On July 29, Roane and Pike met on a sandbar on the territorial side of the river. The morning was clear and balmy. Pike seemed relaxed, chomping on a cigar. The men agreed that they would fire at 10 paces. They then got into position and announced that they were ready. The first round passed without either being hit by gunfire. Roane demanded another round. This, too, resulted in neither man hitting his enemy. Either Roane or Pike (sources disagree) then called for another round, but Henry Rector, who was serving as Roane’s second, declined, arguing that the matter had been settled. Eventually, all agreed to end it at that point. The feud was now settled. They all agreed to patch up their problems, and that evening they attended a banquet together. According to Henry Rector, “Pike and Roane were afterwards friends and companions.” Such were the rules that governed dueling.

But problems were not over for Roane. When Gov. Thomas Drew chose to resign the governorship of Arkansas, the Democratic Party nominated Roane to fill the now vacant office. Almost immediately, the Whig Party opposed Roane’s nomination in favor of Cyrus W. Wilson.
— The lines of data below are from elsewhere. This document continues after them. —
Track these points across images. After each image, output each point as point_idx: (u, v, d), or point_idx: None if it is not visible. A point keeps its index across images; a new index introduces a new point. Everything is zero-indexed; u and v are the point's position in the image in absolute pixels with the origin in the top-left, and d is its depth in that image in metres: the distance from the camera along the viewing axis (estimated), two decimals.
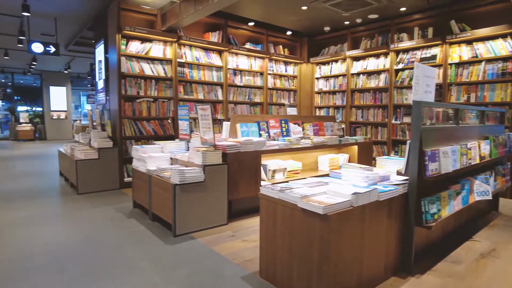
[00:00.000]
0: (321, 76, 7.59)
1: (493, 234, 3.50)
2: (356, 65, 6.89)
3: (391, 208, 2.37)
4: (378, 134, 6.53)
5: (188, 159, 3.58)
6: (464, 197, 2.98)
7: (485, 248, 3.11)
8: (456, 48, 5.44)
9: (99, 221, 3.72)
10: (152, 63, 5.57)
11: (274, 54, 7.14)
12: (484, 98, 5.14)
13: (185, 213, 3.22)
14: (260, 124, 4.27)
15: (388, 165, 3.17)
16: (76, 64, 12.70)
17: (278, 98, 7.39)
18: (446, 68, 5.50)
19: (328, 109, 7.46)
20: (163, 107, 5.67)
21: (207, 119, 3.58)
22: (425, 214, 2.45)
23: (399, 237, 2.49)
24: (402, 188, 2.45)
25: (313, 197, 2.09)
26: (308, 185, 2.40)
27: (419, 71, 2.46)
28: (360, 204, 2.07)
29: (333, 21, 6.60)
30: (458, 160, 2.79)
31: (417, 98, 2.48)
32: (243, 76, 6.74)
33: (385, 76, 6.39)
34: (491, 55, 5.07)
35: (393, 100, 6.23)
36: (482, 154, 3.27)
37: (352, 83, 6.92)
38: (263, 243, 2.36)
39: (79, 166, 4.85)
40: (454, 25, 5.41)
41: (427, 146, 2.48)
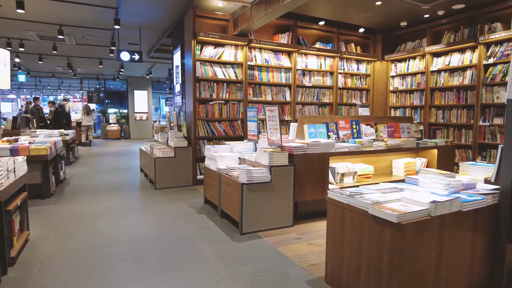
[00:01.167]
0: (396, 74, 7.12)
1: None
2: (436, 61, 6.31)
3: (477, 221, 2.11)
4: (462, 137, 5.89)
5: (255, 160, 3.64)
6: None
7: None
8: None
9: (173, 215, 3.99)
10: (224, 67, 5.80)
11: (345, 52, 6.90)
12: None
13: (252, 212, 3.29)
14: (329, 125, 4.16)
15: (473, 171, 2.84)
16: (156, 69, 13.84)
17: (349, 98, 7.12)
18: None
19: (405, 109, 6.96)
20: (233, 109, 5.86)
21: (275, 120, 3.60)
22: None
23: (487, 254, 2.21)
24: (491, 199, 2.16)
25: (385, 204, 1.96)
26: (381, 190, 2.26)
27: None
28: (439, 214, 1.88)
29: (411, 15, 6.13)
30: None
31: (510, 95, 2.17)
32: (311, 76, 6.64)
33: (471, 72, 5.73)
34: None
35: (481, 99, 5.56)
36: None
37: (432, 81, 6.35)
38: (330, 248, 2.29)
39: (157, 163, 5.27)
40: None
41: None
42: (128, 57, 8.00)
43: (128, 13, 6.61)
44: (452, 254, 2.01)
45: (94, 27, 7.69)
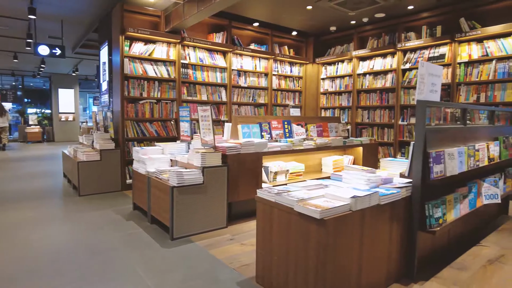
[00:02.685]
0: (326, 77, 7.48)
1: (502, 239, 3.36)
2: (362, 65, 6.77)
3: (393, 212, 2.27)
4: (385, 135, 6.40)
5: (187, 161, 3.52)
6: (471, 201, 2.86)
7: (493, 254, 2.98)
8: (466, 47, 5.29)
9: (97, 223, 3.69)
10: (155, 64, 5.55)
11: (279, 54, 7.07)
12: (494, 98, 4.98)
13: (183, 216, 3.16)
14: (262, 125, 4.20)
15: (392, 167, 3.07)
16: (83, 66, 12.81)
17: (283, 99, 7.31)
18: (454, 68, 5.36)
19: (334, 110, 7.35)
20: (166, 109, 5.64)
21: (207, 120, 3.52)
22: (429, 218, 2.34)
23: (402, 242, 2.39)
24: (405, 192, 2.34)
25: (310, 200, 2.01)
26: (307, 187, 2.32)
27: (424, 69, 2.36)
28: (359, 208, 1.98)
29: (339, 20, 6.50)
30: (465, 162, 2.67)
31: (421, 97, 2.38)
32: (247, 77, 6.68)
33: (392, 76, 6.26)
34: (502, 53, 4.91)
35: (400, 101, 6.09)
36: (491, 156, 3.14)
37: (358, 83, 6.80)
38: (260, 247, 2.29)
39: (81, 167, 4.85)
40: (463, 22, 5.26)
41: (431, 148, 2.38)
42: (47, 52, 7.26)
43: (47, 2, 5.99)
44: (372, 245, 2.12)
45: (5, 15, 6.82)
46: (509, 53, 4.83)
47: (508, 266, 2.74)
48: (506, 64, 4.87)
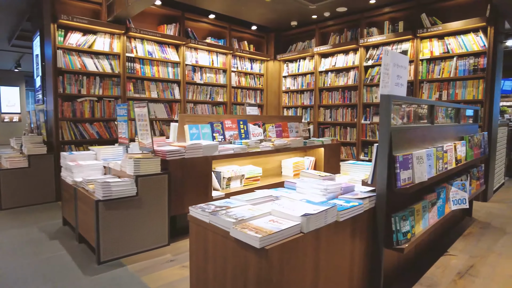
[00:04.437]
0: (288, 74, 7.15)
1: (469, 245, 3.13)
2: (324, 62, 6.49)
3: (355, 228, 1.90)
4: (347, 135, 6.16)
5: (120, 168, 2.99)
6: (440, 208, 2.58)
7: (462, 264, 2.72)
8: (428, 43, 5.13)
9: (12, 244, 3.05)
10: (96, 57, 4.91)
11: (238, 50, 6.63)
12: (456, 95, 4.85)
13: (113, 235, 2.64)
14: (214, 126, 3.74)
15: (353, 171, 2.73)
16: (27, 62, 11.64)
17: (243, 98, 6.88)
18: (417, 64, 5.19)
19: (296, 109, 7.03)
20: (109, 107, 5.01)
21: (144, 120, 3.01)
22: (396, 233, 2.00)
23: (366, 262, 2.03)
24: (368, 203, 1.99)
25: (252, 221, 1.58)
26: (253, 201, 1.89)
27: (389, 58, 2.02)
28: (312, 228, 1.58)
29: (300, 14, 6.17)
30: (434, 166, 2.37)
31: (386, 91, 2.04)
32: (203, 73, 6.18)
33: (354, 73, 6.02)
34: (462, 51, 4.78)
35: (363, 99, 5.87)
36: (458, 157, 2.89)
37: (320, 81, 6.52)
38: (193, 278, 1.83)
39: (3, 177, 4.13)
40: (425, 18, 5.09)
41: (398, 150, 2.04)
42: None
43: None
44: (330, 270, 1.74)
45: None
46: (469, 50, 4.71)
47: (479, 280, 2.48)
48: (466, 62, 4.75)
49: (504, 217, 4.05)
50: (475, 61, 4.67)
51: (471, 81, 4.71)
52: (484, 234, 3.45)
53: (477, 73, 4.64)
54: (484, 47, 4.57)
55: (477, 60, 4.66)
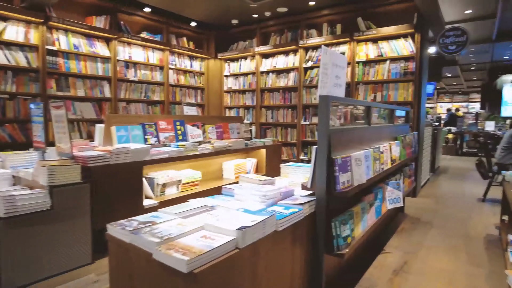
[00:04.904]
0: (230, 74, 6.99)
1: (403, 241, 3.26)
2: (265, 62, 6.45)
3: (295, 236, 1.80)
4: (288, 136, 6.18)
5: (32, 178, 2.57)
6: (377, 208, 2.61)
7: (397, 262, 2.80)
8: (363, 46, 5.32)
9: None
10: (7, 48, 4.27)
11: (177, 46, 6.30)
12: (389, 97, 5.09)
13: (20, 258, 2.23)
14: (146, 127, 3.43)
15: (293, 173, 2.65)
16: None
17: (183, 97, 6.57)
18: (354, 66, 5.36)
19: (239, 110, 6.90)
20: (25, 107, 4.39)
21: (62, 122, 2.62)
22: (337, 238, 1.94)
23: (307, 269, 1.94)
24: (308, 208, 1.90)
25: (180, 239, 1.38)
26: (184, 213, 1.69)
27: (328, 58, 1.95)
28: (249, 242, 1.43)
29: (241, 13, 6.05)
30: (371, 167, 2.38)
31: (325, 92, 1.97)
32: (138, 69, 5.75)
33: (294, 74, 6.06)
34: (394, 54, 5.04)
35: (302, 100, 5.93)
36: (393, 157, 2.97)
37: (262, 81, 6.46)
38: None
39: None
40: (361, 22, 5.28)
41: (336, 153, 1.98)
42: None
43: None
44: (270, 284, 1.61)
45: None
46: (400, 55, 4.98)
47: (412, 276, 2.55)
48: (397, 65, 5.01)
49: (431, 211, 4.32)
50: (405, 65, 4.95)
51: (402, 83, 4.98)
52: (415, 229, 3.63)
53: (407, 76, 4.91)
54: (412, 52, 4.86)
55: (407, 64, 4.94)
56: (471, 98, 21.29)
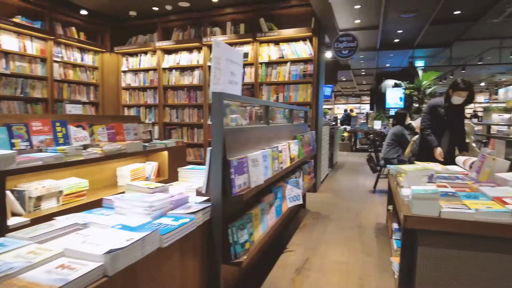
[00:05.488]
0: (128, 69, 6.41)
1: (304, 238, 3.34)
2: (168, 58, 6.08)
3: (187, 250, 1.61)
4: (195, 136, 5.95)
5: None
6: (278, 207, 2.58)
7: (299, 260, 2.83)
8: (266, 47, 5.39)
9: None
10: None
11: (63, 36, 5.50)
12: (290, 98, 5.26)
13: None
14: (14, 129, 2.83)
15: (192, 177, 2.46)
16: None
17: (72, 94, 5.77)
18: (257, 67, 5.39)
19: (139, 109, 6.38)
20: None
21: None
22: (234, 246, 1.81)
23: (203, 282, 1.77)
24: (202, 216, 1.72)
25: (26, 273, 1.06)
26: (42, 237, 1.34)
27: (221, 52, 1.80)
28: (122, 267, 1.18)
29: (140, 4, 5.58)
30: (270, 167, 2.32)
31: (218, 88, 1.82)
32: (10, 60, 4.83)
33: (199, 72, 5.84)
34: (294, 57, 5.21)
35: (208, 99, 5.76)
36: (292, 156, 3.00)
37: (165, 79, 6.08)
38: None
39: None
40: (263, 23, 5.34)
41: (232, 154, 1.85)
42: None
43: None
44: None
45: None
46: (299, 57, 5.18)
47: (313, 273, 2.60)
48: (297, 67, 5.20)
49: (330, 205, 4.59)
50: (304, 67, 5.17)
51: (302, 85, 5.19)
52: (316, 224, 3.78)
53: (306, 78, 5.13)
54: (311, 55, 5.10)
55: (306, 66, 5.16)
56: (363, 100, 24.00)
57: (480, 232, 1.65)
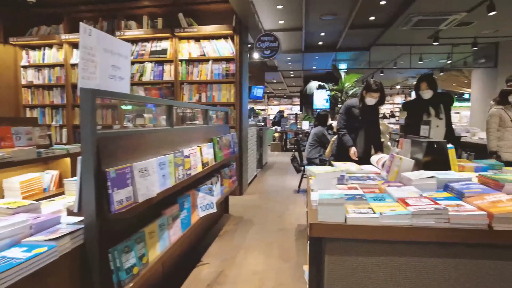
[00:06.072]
0: (30, 65, 5.60)
1: (222, 247, 3.13)
2: (76, 53, 5.43)
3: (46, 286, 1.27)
4: None
5: None
6: (184, 219, 2.32)
7: (213, 273, 2.61)
8: (186, 44, 5.09)
9: None
10: None
11: None
12: (213, 98, 5.03)
13: None
14: None
15: None
16: None
17: None
18: (177, 65, 5.06)
19: (44, 109, 5.60)
20: None
21: None
22: (117, 273, 1.51)
23: None
24: (70, 242, 1.40)
25: None
26: None
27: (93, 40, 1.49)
28: None
29: None
30: (171, 175, 2.06)
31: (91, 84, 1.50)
32: None
33: None
34: (216, 55, 5.00)
35: None
36: (204, 160, 2.77)
37: (74, 76, 5.42)
38: None
39: None
40: (182, 18, 5.02)
41: (112, 163, 1.55)
42: None
43: None
44: None
45: None
46: (221, 55, 4.97)
47: (226, 286, 2.40)
48: (220, 66, 4.99)
49: (254, 207, 4.46)
50: (227, 66, 4.98)
51: (225, 84, 5.00)
52: (237, 230, 3.60)
53: (228, 77, 4.95)
54: (233, 53, 4.92)
55: (228, 65, 4.97)
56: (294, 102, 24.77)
57: (385, 238, 1.59)
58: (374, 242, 1.63)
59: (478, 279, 1.46)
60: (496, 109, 4.24)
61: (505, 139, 4.16)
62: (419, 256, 1.52)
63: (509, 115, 4.17)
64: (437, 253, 1.48)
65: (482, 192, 1.67)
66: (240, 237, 3.37)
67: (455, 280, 1.47)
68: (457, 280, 1.47)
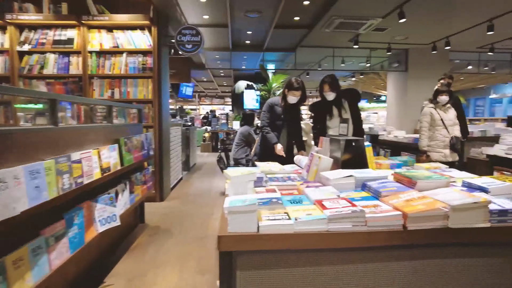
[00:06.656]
0: None
1: (132, 263, 2.75)
2: None
3: None
4: None
5: None
6: (75, 238, 1.92)
7: None
8: (96, 34, 4.51)
9: None
10: None
11: None
12: (128, 94, 4.54)
13: None
14: None
15: None
16: None
17: None
18: (86, 57, 4.46)
19: None
20: None
21: None
22: None
23: None
24: None
25: None
26: None
27: None
28: None
29: None
30: (50, 185, 1.65)
31: None
32: None
33: (4, 59, 4.50)
34: (131, 47, 4.52)
35: None
36: (105, 165, 2.37)
37: None
38: None
39: None
40: (91, 4, 4.42)
41: None
42: None
43: None
44: None
45: None
46: (137, 48, 4.52)
47: None
48: (135, 59, 4.53)
49: (175, 214, 4.10)
50: (143, 60, 4.54)
51: (142, 80, 4.55)
52: (152, 242, 3.22)
53: (146, 72, 4.51)
54: (150, 46, 4.50)
55: (145, 58, 4.54)
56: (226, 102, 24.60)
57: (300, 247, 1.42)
58: (291, 252, 1.45)
59: (401, 283, 1.37)
60: (428, 108, 4.19)
61: (435, 138, 4.11)
62: (340, 264, 1.38)
63: (440, 114, 4.12)
64: (358, 257, 1.37)
65: (397, 190, 1.61)
66: (154, 250, 3.01)
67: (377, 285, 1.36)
68: (378, 284, 1.37)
The main opposition to Roane was that he had participated in a duel. After all, the law prohibited those who had been involved in dueling from holding office, and the duel between Roane and Pike was not a secret. The duel had been covered feverishly by the state press. Democrats defended Roane’s nomination, arguing that Pike had been the one who issued the challenge and that Roane was honor bound to accept. Further, they argued that the law prohibiting anyone who took part in dueling from serving in elected office was not constitutional, since, the legal theory went, the legislature could not impose new qualifications upon an officeholder that was not prescribed by the state constitution. Additionally, the act did not specifically apply to the office of the governor. The editor of the Arkansas Banner argued that if the legislature could pass laws prohibiting a man from holding office on the basis of criminalities, it could certainly impose qualifications that would prevent citizens of their rights to represent the people. “They may even extend it to all immoralities,” the editor concluded, “and make it very difficult for the people of Arkansas to find a man among them qualified for governor.”
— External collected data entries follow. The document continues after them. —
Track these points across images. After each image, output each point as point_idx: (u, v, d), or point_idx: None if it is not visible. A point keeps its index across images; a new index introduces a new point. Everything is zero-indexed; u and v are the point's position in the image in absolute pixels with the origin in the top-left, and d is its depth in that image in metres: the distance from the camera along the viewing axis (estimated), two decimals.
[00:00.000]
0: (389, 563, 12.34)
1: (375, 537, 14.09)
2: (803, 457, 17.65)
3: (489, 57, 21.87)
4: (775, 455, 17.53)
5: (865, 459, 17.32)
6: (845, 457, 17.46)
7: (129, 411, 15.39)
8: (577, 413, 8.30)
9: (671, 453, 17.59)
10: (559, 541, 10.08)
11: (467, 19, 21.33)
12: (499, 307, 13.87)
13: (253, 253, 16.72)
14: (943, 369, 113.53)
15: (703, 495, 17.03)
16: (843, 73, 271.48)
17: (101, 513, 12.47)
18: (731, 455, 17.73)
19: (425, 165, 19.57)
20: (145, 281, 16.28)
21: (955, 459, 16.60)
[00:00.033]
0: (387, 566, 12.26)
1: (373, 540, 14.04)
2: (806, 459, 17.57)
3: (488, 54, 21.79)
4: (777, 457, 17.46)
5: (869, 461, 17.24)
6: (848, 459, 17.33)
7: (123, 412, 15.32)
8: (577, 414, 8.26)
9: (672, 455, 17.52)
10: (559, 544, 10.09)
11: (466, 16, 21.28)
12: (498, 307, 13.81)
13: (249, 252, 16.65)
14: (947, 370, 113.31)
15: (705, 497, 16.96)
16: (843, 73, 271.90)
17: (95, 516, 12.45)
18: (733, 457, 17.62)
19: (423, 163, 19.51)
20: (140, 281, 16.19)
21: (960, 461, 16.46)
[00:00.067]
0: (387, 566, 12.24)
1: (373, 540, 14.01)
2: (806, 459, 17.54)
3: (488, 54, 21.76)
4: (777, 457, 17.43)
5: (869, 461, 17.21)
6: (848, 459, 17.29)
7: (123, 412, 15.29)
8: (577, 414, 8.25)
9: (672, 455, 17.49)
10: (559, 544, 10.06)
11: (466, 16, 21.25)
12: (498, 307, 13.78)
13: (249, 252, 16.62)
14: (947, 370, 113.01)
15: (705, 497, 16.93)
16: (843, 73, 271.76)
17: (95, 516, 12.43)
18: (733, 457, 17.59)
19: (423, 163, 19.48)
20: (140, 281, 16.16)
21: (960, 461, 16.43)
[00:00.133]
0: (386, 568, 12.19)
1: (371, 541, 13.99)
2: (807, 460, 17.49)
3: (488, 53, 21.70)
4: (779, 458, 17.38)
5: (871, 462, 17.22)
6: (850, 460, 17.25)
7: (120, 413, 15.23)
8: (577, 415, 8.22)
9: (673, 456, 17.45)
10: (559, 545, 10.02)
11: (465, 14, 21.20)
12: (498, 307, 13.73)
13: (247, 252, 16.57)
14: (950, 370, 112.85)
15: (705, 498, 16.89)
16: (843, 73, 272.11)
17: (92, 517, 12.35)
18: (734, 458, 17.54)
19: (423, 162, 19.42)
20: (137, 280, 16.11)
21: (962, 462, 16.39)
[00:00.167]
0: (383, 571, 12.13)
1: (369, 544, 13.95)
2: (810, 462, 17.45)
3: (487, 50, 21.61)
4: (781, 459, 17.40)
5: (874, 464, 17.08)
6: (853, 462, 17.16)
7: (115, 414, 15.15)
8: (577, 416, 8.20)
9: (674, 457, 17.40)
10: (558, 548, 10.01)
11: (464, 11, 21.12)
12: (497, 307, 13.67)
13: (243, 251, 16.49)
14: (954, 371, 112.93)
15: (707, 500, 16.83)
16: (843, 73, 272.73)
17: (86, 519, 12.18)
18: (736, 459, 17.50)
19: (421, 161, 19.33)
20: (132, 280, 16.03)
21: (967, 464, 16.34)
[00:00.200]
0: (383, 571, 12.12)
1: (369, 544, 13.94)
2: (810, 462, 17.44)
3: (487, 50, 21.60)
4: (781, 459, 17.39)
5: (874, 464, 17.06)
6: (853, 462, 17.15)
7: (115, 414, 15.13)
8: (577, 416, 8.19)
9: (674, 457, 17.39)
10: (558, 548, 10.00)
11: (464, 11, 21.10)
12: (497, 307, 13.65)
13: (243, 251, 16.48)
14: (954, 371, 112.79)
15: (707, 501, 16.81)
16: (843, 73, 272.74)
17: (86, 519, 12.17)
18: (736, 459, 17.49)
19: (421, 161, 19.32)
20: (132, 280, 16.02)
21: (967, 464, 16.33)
Many state Democrats began to leave the party in favor of the Whig candidate. Most of them objected to Roane’s nomination on the basis of the dueling law. Democrats in the state legislature attempted to repeal the law, but the attempt failed. Another problem was that the governor was required to state an oath that he had not participated in dueling. If Roane were to win the election, he would have to commit perjury in order to take office.
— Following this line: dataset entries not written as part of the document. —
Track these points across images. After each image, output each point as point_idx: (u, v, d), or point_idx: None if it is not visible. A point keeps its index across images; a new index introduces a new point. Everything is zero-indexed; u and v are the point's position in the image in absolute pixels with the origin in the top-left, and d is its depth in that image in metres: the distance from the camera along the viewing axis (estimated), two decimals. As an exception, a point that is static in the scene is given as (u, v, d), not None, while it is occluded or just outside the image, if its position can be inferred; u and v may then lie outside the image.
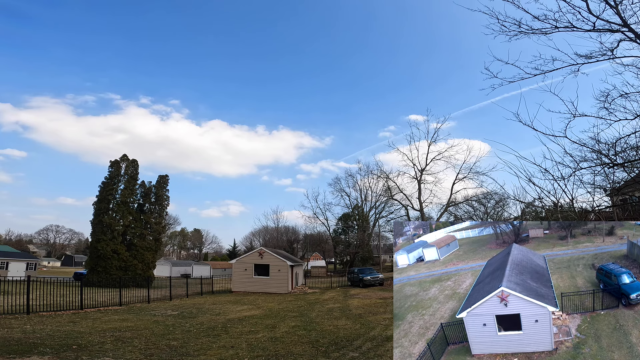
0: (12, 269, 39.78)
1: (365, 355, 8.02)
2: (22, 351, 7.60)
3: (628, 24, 5.26)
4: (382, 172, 45.36)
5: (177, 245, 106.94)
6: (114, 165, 38.58)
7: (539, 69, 5.94)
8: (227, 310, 16.75)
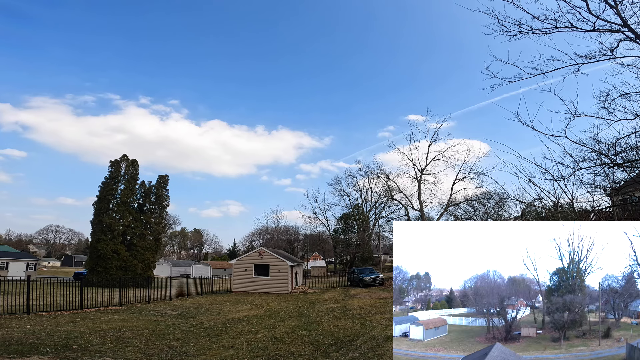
0: (12, 269, 39.78)
1: (365, 355, 8.02)
2: (22, 351, 7.60)
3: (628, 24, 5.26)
4: (382, 172, 45.43)
5: (177, 245, 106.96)
6: (114, 165, 38.59)
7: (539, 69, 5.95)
8: (227, 310, 16.75)
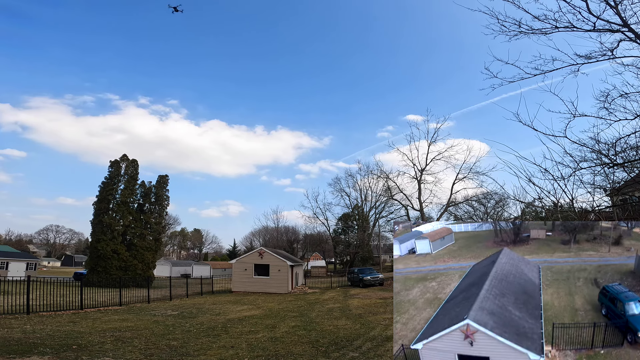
0: (12, 269, 39.76)
1: (365, 355, 8.02)
2: (22, 351, 7.60)
3: (628, 24, 5.25)
4: (382, 172, 45.45)
5: (177, 245, 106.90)
6: (114, 165, 38.58)
7: (539, 69, 5.95)
8: (227, 310, 16.75)
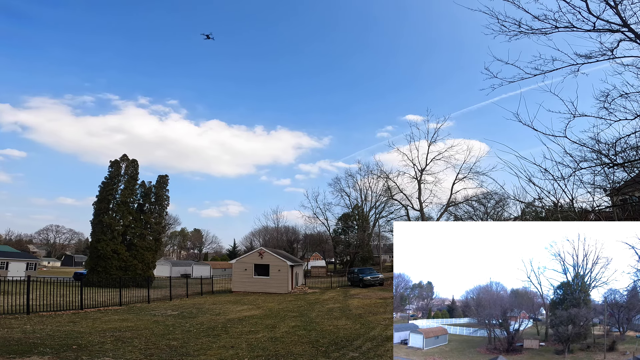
0: (12, 269, 39.77)
1: (365, 355, 8.02)
2: (22, 351, 7.60)
3: (628, 24, 5.26)
4: (382, 172, 45.41)
5: (177, 245, 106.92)
6: (114, 165, 38.58)
7: (539, 69, 5.95)
8: (227, 310, 16.75)
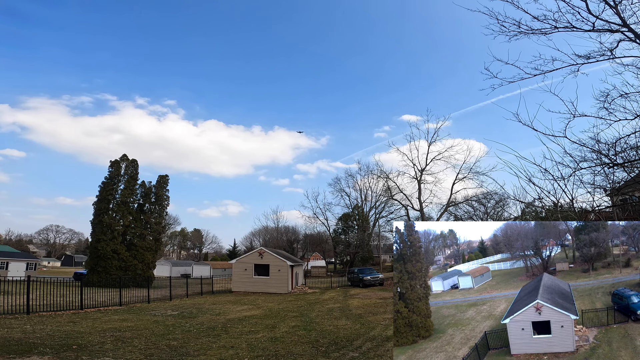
0: (12, 269, 39.78)
1: (365, 355, 8.02)
2: (22, 351, 7.60)
3: (628, 24, 5.26)
4: (382, 172, 45.36)
5: (177, 245, 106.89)
6: (114, 165, 38.56)
7: (538, 69, 5.95)
8: (227, 310, 16.75)
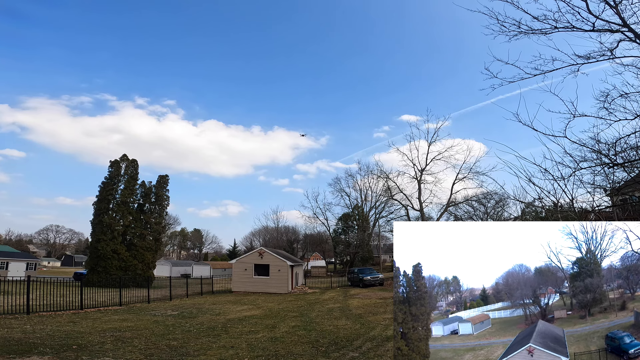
0: (12, 269, 39.77)
1: (365, 355, 8.02)
2: (22, 351, 7.60)
3: (628, 24, 5.26)
4: (382, 172, 45.39)
5: (177, 245, 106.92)
6: (114, 165, 38.57)
7: (538, 69, 5.95)
8: (227, 310, 16.75)
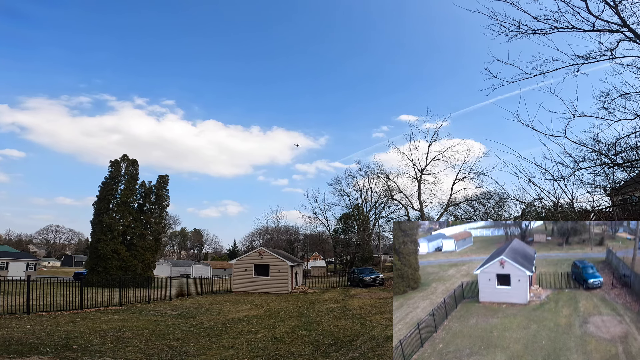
0: (12, 269, 39.77)
1: (365, 355, 8.02)
2: (22, 351, 7.60)
3: (627, 24, 5.26)
4: (382, 172, 45.38)
5: (177, 245, 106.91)
6: (114, 165, 38.56)
7: (538, 69, 5.95)
8: (227, 310, 16.75)
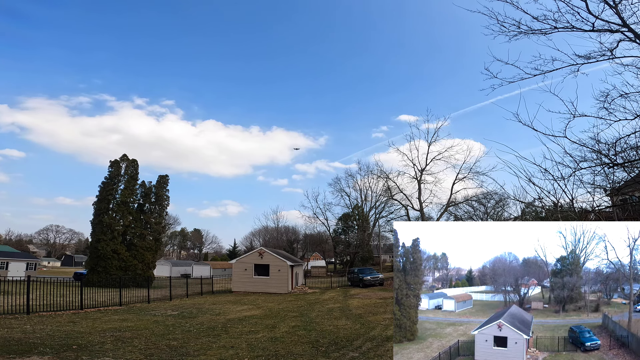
0: (12, 269, 39.78)
1: (365, 355, 8.02)
2: (22, 351, 7.60)
3: (627, 24, 5.26)
4: (382, 172, 45.32)
5: (177, 245, 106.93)
6: (114, 165, 38.56)
7: (538, 69, 5.95)
8: (227, 310, 16.75)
The election was held on March 14, 1849. The results took weeks to tabulate. Wilson and Roane ran neck and neck through most of the vote counting. In the end Roane won the election by 163 votes. He took the oath in April. It is not recorded whether the dueling section was in the oath or whether everyone, in typical fashion that marked 19th century politics in Arkansas, simply winked at the law and ignored it. Regardless, Roane became the fourth governor of Arkansas.